Feature Passbolt Padloc
Encryption OpenPGP (asymmetric, per-user keys) AES-256 + SRP (symmetric)
Browser extension Yes (required for use) No (web app only)
Mobile apps iOS, Android iOS, Android, Desktop
Team sharing Granular group/user permissions Basic vault sharing
Audit logs Yes (CE) No
LDAP/AD integration Pro only No
TOTP storage Pro only Yes
Tags/folders Pro only (tags) Yes (tags)
API REST API REST API
License AGPL-3.0 (CE) AGPL-3.0
Docker setup 1 container + MariaDB + SMTP 2 containers (server + PWA) + SMTP
GitHub stars ~4,700 ~1,300
Last release Jan 2026 (active) March 2023 (dormant)

Installation Complexity

Passbolt is more complex. It requires MariaDB, SMTP (mandatory — users can't register without email), GPG key volumes, and JWT key volumes. First-user creation happens via CLI command. The browser extension is required to use it.

Padloc is simpler in concept but requires two containers: an API server and a separate PWA frontend. Each needs its own URL/subdomain. SMTP is also required for account creation. No CLI setup needed — everything happens through the web UI.

Both require SMTP, which adds a dependency most self-hosted password managers avoid. Vaultwarden works without SMTP for basic use.

Performance and Resource Usage

Metric Passbolt Padloc
RAM (idle) ~200 MB (app + MariaDB) ~100 MB (server + PWA)
CPU Low Low
Disk ~500 MB (app + DB) ~200 MB
Containers 2 (app + DB) 2 (server + PWA)

Both are lightweight. Passbolt uses slightly more memory due to MariaDB.

Community and Support

Passbolt has an active community, regular releases (monthly), professional support options, and detailed documentation. The company behind it (Passbolt SA) is commercially viable with Pro/Cloud tiers funding development.

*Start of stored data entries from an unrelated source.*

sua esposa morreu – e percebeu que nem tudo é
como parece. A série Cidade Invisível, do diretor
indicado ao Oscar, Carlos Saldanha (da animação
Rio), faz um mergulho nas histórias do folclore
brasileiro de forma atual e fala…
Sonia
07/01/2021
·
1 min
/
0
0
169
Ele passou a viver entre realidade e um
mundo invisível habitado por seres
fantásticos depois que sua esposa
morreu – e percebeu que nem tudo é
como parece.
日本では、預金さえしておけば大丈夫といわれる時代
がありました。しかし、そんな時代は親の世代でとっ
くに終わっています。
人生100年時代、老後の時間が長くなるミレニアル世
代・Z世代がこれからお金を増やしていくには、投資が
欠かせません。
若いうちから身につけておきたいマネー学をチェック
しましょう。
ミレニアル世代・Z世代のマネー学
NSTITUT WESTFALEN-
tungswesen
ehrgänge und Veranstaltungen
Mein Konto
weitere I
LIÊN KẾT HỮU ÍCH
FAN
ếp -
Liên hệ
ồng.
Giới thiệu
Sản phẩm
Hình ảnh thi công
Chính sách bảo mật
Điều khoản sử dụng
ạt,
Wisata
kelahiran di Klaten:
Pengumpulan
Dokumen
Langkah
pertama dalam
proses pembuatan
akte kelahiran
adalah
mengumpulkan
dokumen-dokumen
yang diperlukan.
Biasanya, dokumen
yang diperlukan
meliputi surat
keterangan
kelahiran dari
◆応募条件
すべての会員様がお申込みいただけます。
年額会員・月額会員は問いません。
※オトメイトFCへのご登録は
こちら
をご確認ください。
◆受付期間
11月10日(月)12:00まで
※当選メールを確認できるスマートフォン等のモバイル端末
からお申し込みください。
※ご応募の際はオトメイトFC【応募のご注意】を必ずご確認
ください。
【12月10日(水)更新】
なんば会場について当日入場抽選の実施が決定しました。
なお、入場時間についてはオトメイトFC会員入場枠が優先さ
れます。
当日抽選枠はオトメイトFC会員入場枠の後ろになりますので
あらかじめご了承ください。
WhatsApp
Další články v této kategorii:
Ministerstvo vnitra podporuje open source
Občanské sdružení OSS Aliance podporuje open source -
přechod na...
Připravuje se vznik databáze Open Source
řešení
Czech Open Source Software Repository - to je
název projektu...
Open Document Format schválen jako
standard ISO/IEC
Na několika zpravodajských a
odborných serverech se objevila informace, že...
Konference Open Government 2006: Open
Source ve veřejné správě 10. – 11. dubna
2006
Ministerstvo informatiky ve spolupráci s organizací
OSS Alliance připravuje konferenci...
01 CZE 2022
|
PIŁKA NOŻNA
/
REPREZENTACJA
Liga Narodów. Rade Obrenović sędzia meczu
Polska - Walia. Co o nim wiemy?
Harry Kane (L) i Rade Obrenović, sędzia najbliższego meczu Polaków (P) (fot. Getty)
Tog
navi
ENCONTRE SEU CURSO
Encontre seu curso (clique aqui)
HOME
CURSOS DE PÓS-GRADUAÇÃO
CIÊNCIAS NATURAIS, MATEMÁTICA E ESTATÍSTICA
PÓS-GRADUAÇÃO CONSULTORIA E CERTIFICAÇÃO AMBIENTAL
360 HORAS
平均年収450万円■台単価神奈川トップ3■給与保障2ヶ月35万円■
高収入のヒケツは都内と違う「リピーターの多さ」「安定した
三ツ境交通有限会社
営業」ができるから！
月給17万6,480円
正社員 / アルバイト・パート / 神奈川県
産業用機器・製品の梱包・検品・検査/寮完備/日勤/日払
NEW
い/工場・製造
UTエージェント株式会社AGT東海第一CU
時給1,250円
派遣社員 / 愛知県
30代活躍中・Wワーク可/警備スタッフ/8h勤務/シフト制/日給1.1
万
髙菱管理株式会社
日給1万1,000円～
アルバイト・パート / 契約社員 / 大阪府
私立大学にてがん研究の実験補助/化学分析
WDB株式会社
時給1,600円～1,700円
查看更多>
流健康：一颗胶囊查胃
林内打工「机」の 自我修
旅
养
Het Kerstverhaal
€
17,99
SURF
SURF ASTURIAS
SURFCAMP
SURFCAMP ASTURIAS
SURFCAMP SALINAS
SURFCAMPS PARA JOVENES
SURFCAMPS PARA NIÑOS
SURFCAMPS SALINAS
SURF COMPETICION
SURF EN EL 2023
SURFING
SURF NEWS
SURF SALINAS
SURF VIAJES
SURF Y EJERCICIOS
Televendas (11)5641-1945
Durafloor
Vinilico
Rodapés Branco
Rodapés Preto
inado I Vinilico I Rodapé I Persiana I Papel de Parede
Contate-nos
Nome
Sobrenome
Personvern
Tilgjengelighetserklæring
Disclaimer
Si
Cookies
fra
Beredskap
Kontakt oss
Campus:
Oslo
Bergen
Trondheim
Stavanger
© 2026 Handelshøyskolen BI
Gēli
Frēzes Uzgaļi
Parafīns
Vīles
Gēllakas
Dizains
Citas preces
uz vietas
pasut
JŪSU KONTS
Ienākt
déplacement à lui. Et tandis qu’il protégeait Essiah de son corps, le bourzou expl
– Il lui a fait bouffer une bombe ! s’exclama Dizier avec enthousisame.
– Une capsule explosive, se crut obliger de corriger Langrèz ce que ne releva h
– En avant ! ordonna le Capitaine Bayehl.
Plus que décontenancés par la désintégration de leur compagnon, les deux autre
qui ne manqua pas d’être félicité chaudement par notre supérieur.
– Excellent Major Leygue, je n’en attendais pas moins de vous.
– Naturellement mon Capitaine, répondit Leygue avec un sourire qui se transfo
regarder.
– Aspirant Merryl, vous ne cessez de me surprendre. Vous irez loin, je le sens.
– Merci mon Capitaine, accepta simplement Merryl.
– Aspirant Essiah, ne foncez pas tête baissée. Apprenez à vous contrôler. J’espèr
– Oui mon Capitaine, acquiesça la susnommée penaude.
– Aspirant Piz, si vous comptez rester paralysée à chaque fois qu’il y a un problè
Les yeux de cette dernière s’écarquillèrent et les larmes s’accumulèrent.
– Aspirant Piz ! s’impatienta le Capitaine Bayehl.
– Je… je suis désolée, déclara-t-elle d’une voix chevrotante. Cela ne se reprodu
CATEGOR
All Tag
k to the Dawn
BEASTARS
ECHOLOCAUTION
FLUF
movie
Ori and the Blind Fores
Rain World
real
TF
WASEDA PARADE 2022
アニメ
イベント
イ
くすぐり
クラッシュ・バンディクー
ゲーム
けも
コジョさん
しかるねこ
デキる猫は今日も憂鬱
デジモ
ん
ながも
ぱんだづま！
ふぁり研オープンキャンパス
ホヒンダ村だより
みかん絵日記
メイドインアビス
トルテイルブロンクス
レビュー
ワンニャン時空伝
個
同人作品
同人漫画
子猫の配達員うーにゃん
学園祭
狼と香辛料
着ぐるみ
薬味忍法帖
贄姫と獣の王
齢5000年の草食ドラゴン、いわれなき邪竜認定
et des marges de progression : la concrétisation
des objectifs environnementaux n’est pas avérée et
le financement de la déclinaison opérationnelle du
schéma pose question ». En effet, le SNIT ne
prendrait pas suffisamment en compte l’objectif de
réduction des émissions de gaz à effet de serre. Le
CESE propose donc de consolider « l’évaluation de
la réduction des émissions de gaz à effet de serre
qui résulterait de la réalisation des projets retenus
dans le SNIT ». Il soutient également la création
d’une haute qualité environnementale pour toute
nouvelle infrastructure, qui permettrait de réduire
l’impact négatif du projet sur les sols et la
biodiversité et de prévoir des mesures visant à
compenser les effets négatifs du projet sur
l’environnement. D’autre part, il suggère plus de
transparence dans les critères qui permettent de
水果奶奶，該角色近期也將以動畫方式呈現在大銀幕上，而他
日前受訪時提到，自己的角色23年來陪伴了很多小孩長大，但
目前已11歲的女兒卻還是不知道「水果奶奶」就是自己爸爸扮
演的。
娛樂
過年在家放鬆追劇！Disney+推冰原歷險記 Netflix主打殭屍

Padloc is effectively dormant. The last release (v4.3.0) was March 2023 — over 3 years ago. The Docker latest tag was last updated December 2023. There's no indication of active development. Using Padloc for new deployments is risky.

Use Cases

Choose Passbolt If...

  • You're managing passwords for a team or organization
  • You need audit trails and compliance features
  • OpenPGP-based encryption is a requirement
  • You want active development and security patches
  • You're willing to invest in Pro for LDAP and advanced features

Choose Padloc If...

  • You want the cleanest UI among self-hosted password managers
  • Personal or very small team use (2-3 people)
  • You already have it running and it works for you
  • You don't need browser auto-fill (Padloc has no extension)

Choose Neither If...

  • You want the best overall self-hosted password manager — Vaultwarden is the answer
  • You need browser auto-fill on every platform
  • You want a single-container, no-SMTP-required setup

Final Verdict

Passbolt wins on features, security model, and active development. Padloc wins on UI design but loses everywhere else — and its dormant development makes it a risky choice for new deployments. For team password management, Passbolt is solid. For personal use, skip both and use Vaultwarden.

FAQ

Can I migrate from Padloc to Passbolt?

There's no direct migration path. You'd need to export passwords from Padloc (CSV export), then import into Passbolt. Passbolt supports CSV and KeePass (kdbx) imports.

Does either support passkeys?

Neither Passbolt CE nor Padloc support passkey storage. Vaultwarden supports passkeys via Bitwarden client compatibility.

Is Padloc still safe to use?

The encryption is sound, but no security patches have been released since 2023. Any undiscovered vulnerabilities will remain unpatched. For a security-critical tool like a password manager, this is a significant risk.